_TEXT EXCERPT_.
Daring Greatly Book Review




Author Brené Brown, PH.D., is a researcher and pioneer in studying shame and vulnerability. She has written two previous books, The Gifts of Imperfection and I Thought It Was Just Me and became well known recently doing a TED talk on The Power of Vulnerability (2010) which had over seven million hits on the website. I loved The Gifts of Imperfection, so I asked for a review copy of Daring Greatly, to see where she's headed in this new book. I found it full of 'home' truths.

Daring Greatly begins with a quote: “It is not the critic who counts; not the man who points out how the strong man stumbles…the credit belongs to the man who is actually in the arena, whose face is marred by dust and sweat and blood; who strives valiantly; who errs, who comes short again and again…”  Theodore Roosevelt, 1910

We may know on one level that to be human means to be vulnerable – that it’s not a weakness but a way of exposing ourselves to learning and growth, daring to make mistakes, and engaging in what is meaningful in spite of risks, yet how many of us really feel comfortable living from a vulnerable place?

This book is about encouraging leaders, teachers, parents and everyone to find our courage, compassion and connection to other people through the power of vulnerability. As Brown puts it, we are “hardwired for connection.”  Creativity and innovation, good parenting, leadership, all rely on our ability to not use shaming, bullying and blaming as methods to distance ourselves from difficult emotions, or for getting the most out of our children or employees, at home or in organizations.

Vulnerability involves showing up, letting ourselves be really seen, and knowing that our basic worthiness is not in question. However, as Brown asserts, the challenge is great; it does require ‘daring greatly’ because our society in general makes us feel “never good enough, perfect enough, thin enough, successful enough, smart enough” – a lot of which comes from media-driven visions of perfection, or nostalgia for the good old days.

_EXTRACTED DATA_.
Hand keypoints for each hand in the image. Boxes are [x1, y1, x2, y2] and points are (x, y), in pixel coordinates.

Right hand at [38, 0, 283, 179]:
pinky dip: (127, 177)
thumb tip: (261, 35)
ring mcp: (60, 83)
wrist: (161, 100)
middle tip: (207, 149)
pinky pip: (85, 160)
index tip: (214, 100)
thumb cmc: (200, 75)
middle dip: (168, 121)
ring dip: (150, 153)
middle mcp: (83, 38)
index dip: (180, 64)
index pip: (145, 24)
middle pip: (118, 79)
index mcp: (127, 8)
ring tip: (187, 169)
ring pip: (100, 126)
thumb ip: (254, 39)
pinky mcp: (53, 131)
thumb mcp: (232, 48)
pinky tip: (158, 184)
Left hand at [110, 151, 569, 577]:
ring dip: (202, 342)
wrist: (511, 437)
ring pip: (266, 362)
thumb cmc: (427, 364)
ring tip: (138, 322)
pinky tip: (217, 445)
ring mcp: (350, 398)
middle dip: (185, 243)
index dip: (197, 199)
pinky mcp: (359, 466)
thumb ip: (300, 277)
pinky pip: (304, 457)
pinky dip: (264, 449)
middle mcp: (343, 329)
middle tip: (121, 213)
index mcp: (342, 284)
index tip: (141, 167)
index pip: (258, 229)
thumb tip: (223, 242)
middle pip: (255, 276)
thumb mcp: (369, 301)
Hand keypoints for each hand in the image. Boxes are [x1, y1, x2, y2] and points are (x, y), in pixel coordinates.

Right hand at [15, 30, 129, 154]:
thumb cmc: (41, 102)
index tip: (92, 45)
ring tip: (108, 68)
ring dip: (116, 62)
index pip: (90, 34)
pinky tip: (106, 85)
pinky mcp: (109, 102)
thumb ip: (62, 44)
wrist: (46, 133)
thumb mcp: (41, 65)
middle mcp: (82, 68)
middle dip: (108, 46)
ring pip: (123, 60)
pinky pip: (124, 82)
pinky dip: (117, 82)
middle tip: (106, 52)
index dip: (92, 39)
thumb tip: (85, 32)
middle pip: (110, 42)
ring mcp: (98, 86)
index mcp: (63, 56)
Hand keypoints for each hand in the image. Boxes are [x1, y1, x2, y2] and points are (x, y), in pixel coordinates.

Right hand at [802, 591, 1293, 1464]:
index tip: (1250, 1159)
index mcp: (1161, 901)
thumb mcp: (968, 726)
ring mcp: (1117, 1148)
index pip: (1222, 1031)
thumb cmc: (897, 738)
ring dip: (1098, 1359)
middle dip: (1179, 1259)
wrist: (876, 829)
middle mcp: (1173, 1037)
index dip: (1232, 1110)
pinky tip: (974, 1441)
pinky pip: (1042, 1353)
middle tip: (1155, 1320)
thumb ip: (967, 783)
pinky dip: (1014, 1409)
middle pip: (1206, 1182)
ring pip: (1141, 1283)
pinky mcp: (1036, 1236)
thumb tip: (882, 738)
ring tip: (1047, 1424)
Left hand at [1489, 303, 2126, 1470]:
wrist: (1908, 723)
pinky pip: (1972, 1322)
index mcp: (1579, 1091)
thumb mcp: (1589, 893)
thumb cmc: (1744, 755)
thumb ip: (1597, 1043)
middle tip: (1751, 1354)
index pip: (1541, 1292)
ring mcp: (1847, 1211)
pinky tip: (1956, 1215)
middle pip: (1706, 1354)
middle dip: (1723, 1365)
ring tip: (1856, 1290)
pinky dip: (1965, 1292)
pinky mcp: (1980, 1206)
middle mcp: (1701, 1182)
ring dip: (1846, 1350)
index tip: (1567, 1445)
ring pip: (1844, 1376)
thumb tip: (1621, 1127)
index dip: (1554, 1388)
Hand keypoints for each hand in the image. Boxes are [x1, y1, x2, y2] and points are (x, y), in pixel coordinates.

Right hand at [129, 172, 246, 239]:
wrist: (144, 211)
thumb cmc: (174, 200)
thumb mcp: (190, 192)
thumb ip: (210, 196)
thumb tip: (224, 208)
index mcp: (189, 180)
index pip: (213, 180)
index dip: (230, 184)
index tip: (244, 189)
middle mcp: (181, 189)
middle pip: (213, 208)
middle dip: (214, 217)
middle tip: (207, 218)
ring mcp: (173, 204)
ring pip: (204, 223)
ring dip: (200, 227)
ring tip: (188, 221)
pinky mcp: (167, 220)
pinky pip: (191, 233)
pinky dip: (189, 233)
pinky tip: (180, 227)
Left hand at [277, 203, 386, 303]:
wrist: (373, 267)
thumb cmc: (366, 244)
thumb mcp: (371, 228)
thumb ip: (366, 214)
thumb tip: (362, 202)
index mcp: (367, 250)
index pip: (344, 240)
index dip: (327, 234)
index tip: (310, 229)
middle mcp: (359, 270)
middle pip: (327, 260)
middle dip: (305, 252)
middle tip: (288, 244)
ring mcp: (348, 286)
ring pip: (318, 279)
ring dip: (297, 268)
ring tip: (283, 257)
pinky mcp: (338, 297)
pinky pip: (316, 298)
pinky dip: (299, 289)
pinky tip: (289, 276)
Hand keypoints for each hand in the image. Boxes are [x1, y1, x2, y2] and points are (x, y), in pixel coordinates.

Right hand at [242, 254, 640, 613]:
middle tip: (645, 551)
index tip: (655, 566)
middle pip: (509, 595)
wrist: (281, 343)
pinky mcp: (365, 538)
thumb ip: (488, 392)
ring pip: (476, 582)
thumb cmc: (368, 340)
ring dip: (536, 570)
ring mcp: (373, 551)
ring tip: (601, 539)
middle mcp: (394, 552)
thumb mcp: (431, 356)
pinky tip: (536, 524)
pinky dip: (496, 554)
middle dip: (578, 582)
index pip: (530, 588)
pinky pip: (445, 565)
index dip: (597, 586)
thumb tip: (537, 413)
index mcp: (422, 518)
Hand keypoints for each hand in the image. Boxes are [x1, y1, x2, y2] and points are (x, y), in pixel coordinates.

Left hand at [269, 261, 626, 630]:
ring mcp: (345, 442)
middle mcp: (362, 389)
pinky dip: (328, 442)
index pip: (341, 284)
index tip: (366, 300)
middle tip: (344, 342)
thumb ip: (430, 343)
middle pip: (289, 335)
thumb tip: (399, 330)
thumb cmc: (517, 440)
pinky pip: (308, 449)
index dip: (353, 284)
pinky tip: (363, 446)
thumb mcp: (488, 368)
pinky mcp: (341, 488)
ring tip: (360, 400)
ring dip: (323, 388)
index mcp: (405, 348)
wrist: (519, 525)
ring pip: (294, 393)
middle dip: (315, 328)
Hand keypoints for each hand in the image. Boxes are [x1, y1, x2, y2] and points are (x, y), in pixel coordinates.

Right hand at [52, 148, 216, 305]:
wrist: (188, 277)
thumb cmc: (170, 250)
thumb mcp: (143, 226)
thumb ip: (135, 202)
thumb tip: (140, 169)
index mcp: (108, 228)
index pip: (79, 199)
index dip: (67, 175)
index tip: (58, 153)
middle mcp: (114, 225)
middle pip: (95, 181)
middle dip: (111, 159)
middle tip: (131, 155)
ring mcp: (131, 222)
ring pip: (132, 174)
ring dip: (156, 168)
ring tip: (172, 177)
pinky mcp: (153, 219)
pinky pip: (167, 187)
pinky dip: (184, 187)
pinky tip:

_QUESTIONS ON THE MATERIAL_.
1 – Decide whether each statement agrees with the Daring Greatly book review. Answer yes or no for each, and quote the deciding words from the review.
(a) The reviewer requested a copy of Daring Greatly after enjoying The Gifts of Imperfection.
(b) Brown's TED talk on The Power of Vulnerability was given in 2012.
(c) Daring Greatly opens with a quote from Theodore Roosevelt.
2 – Continue the Daring Greatly book review after its last sentence.

_SOLVED PROBLEMS_.
1 –
(a) Yes: "I loved The Gifts of Imperfection, so I asked for a review copy of Daring Greatly"
(b) No: "The Power of Vulnerability (2010)"
(c) Yes: "Daring Greatly begins with a quote:" and "Theodore Roosevelt, 1910"

2 –
Our fear and discomfort with vulnerability become judgment and criticism – we run away from uncomfortable feelings; but vulnerability is also what we need to experience love, belonging, joy, courage, empathy and hope. If we think of feeling as a weakness, then we shut down, disengage, we don’t dare ask for help, share an unpopular opinion, or stand up for ourselves. That’s where the power of vulnerability comes in.

The most significant barrier to creativity and innovation is the fear of ridicule, and fear of failure and of being wrong. Yet without feeling safe enough to take risks and live with uncertainty, we can’t have real innovation and creativity.  In her chapter on leaders, Brown describes how being comfortable with vulnerability can actually increase creativity and innovation – if bosses feel they have to know everything, and always be ‘in charge’, it makes employees feel they are ‘less than’ or smaller than. Thus, shame and fear lead to lack of innovation because there isn’t a safe environment to make mistakes in.

“We can’t equate defeat with being unworthy of love, belonging and joy. If we do, we’ll never show up and try again,” says Brown. Shame resilience allows us to acknowledge the hurt or disappointment, but not be devastated by it. We see our courage. We dare to stay connected to our emotions and to others in spite of feeling pain or rejection. We practice critical awareness.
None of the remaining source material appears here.